Renowned for his landscapes of the Provençal coast, Raphaël Ponson is the son of a theater decorator who taught him the basics of painting. Then he took classes at the practical drawing school in Marseille where he was a student of Émile Loubon, who taught him to paint landscapes while respecting the local tone. He went to Paris in 1855 and 1856, then to Italy where he completed his training. He then settled permanently in Marseille. He began at the Marseille Salon in 1852, and at the Paris Salon in 1861 with La Châtaigneraie near Chevreuse and Le Château d’If in Marseille harbor.
Works
In 1863, he decorated the gallery of private apartments of the new prefecture of Marseille. For the decoration of the rooms on the first floor of the Natural History Museum of the Palais Longchamp, Henri-Jacques Espérandieu called on Raphaël Ponson whose flexible and brilliant talent would be perfectly suited to the execution of this work according to the architect's remarks during of the presentation of the submission letter to the municipal council1. In 1867, he decorated the three rooms on the first floor where he painted the spectacular natural sites: Niagara Falls, the Sea of Ice, the Amazon rainforest and the basalt caves of Fingal in one of the Hebrides Islands. The most famous room is that of Provence, where Ponson represents different landscapes for each of the small regions of Provence: cork oaks, chestnut trees and arbutus trees for the Var, olive trees and oleanders for Bouches-du-Rhône, and mulberry trees, almond trees and melons for Vaucluse2. He also decorates the Rigaud3 café and the Plauchut patisserie at the top of the Canebière in Marseille.
He specializes in the representation of beaches, coves and sea shores around Marseille.
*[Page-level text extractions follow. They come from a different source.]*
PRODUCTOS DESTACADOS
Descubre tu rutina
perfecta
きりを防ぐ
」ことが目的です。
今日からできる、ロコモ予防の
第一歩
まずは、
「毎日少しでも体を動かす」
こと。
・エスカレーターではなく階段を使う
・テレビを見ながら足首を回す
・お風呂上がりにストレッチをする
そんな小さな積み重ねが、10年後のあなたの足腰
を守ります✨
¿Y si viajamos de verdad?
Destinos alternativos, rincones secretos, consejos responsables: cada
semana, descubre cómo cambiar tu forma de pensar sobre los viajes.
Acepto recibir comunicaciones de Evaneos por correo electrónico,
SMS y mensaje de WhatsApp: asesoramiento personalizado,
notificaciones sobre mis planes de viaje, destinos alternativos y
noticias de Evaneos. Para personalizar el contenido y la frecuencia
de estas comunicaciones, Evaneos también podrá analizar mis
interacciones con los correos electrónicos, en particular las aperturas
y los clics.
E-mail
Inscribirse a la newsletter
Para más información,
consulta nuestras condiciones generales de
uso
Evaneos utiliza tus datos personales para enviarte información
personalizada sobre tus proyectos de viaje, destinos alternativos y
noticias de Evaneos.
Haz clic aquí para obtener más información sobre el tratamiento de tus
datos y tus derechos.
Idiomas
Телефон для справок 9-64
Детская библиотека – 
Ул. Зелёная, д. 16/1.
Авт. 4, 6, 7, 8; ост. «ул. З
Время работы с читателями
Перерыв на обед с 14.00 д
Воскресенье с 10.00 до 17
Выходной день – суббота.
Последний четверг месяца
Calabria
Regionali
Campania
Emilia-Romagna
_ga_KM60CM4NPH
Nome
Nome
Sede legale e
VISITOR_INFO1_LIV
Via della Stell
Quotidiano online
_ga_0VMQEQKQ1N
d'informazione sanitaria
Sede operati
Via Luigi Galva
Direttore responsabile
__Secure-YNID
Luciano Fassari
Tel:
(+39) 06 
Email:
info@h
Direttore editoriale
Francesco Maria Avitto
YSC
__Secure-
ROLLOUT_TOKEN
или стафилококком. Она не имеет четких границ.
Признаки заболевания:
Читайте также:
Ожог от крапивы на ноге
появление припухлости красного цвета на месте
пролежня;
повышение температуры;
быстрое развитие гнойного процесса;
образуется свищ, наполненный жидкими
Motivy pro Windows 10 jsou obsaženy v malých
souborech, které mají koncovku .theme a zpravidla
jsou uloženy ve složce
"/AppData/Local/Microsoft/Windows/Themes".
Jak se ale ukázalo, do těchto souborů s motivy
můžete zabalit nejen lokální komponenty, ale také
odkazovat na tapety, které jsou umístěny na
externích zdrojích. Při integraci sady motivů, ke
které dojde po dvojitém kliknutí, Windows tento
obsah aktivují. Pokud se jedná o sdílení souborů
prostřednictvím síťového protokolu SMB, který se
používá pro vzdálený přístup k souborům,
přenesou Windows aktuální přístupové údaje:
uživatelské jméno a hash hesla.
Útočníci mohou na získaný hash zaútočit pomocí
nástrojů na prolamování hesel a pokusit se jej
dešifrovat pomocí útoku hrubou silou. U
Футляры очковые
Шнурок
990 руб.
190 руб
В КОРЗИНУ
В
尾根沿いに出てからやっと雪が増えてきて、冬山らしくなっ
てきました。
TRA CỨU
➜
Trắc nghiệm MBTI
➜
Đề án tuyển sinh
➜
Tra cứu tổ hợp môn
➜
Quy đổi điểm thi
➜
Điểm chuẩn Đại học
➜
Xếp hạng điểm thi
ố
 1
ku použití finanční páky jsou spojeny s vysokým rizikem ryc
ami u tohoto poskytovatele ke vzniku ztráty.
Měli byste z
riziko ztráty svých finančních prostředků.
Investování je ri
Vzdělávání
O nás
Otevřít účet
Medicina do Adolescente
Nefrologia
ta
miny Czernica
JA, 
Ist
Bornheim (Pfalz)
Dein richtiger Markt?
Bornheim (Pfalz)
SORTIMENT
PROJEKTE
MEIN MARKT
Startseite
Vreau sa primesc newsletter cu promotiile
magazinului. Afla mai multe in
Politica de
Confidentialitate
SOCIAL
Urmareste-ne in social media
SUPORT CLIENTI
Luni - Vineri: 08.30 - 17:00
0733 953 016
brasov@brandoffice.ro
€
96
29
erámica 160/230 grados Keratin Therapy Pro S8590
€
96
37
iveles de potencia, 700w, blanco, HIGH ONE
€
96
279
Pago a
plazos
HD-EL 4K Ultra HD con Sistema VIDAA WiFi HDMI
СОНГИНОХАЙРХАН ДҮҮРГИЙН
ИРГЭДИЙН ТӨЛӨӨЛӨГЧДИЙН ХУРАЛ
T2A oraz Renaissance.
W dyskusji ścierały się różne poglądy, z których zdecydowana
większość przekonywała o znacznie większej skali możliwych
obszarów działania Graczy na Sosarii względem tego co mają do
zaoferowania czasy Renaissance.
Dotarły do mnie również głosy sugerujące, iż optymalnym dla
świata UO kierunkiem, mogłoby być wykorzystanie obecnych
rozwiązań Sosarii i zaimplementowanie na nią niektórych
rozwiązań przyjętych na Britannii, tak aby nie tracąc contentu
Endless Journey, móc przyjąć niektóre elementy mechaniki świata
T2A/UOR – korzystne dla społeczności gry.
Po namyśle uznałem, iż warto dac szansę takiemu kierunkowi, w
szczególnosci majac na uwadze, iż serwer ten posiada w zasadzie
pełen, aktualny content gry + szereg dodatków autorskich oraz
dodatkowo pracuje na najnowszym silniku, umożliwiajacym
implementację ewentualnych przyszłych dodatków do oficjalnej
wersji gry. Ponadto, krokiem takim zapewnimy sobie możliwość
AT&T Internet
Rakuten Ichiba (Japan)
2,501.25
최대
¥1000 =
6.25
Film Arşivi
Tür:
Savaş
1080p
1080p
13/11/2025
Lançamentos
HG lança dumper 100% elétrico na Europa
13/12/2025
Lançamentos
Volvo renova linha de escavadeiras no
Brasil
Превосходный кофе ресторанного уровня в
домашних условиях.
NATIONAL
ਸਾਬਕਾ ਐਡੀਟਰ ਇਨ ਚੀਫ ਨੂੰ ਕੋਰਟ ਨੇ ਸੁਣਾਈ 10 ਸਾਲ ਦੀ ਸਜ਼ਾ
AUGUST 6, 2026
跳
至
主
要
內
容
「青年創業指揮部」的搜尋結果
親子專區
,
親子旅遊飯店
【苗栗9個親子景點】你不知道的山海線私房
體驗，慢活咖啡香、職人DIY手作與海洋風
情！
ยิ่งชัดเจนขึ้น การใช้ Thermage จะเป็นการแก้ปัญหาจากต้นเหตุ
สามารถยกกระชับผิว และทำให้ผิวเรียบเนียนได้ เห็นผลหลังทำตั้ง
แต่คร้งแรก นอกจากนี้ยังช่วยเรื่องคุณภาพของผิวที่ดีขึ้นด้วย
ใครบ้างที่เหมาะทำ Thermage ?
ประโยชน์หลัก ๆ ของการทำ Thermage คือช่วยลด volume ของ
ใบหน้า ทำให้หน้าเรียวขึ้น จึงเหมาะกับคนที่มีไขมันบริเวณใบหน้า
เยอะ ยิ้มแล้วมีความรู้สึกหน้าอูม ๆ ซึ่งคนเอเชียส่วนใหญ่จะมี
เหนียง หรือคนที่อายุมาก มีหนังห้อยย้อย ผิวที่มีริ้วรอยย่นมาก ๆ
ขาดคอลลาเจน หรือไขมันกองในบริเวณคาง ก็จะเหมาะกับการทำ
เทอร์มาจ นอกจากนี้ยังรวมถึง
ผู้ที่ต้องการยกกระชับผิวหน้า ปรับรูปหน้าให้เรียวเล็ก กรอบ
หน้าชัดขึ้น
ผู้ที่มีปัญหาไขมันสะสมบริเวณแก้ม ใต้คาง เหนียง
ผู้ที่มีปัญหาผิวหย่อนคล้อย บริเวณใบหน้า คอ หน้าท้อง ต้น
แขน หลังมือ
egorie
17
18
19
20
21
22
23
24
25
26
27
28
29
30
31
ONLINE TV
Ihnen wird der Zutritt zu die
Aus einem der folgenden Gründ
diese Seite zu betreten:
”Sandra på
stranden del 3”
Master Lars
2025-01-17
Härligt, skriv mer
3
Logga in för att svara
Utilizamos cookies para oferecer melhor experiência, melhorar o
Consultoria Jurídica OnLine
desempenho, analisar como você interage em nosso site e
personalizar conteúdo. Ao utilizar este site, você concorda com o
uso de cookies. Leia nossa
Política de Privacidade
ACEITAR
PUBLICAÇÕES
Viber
To distinguish himself from his younger brother, Étienne Aimé Ponson, still life painter, he added his first name to his surname. Present in numerous regional exhibitions, he obtained several awards.
Works in public collections
Aix-en-Provence, Granet museum: Gulf of Bandol.
Avignon, Calvet museum: L’Anse de la Couronne near Martigues.
Béziers, Museum of Fine Arts:
Calanque de Port Pin near Cassis;
Evening at the Gulf of Bandol.
Carcassonne, Museum of Fine Arts: Seaside in Bandol.
Cassis, Mediterranean municipal museum: Italian brick in the port of Cassis.
Digne-les-Bains, Gassendi museum: The Calanque de Sormiou.
Dijon, Museum of Fine Arts: The Château d’If: morning effect5.
Hyères: Coastline in Hyères.
Rue de la République, Marseille, Bouches-du-Rhône prefecture hotel.
Marseille:
Museum of Fine Arts:
Morning in Sausset;
Cotes de Sormiou;
Marine.
Maritime Museum: Coal ships in the national basin, 1890.
Bouches-du-Rhône prefecture hotel, private apartments: four circular paintings, ordered on May 23, 1866 by the prefect Charlemagne de Maupas to decorate a gallery of his apartments, representing districts of Marseille:
The Longchamp Palace;
Republic Street;
Borély Park;
The Pharo.
Narbonne, Museum of Art and History:
View of Endoume;
Gull nest at the Port-Miou cove.
Toulon, Art Museum: Undergrowth in Sainte-Marguerite.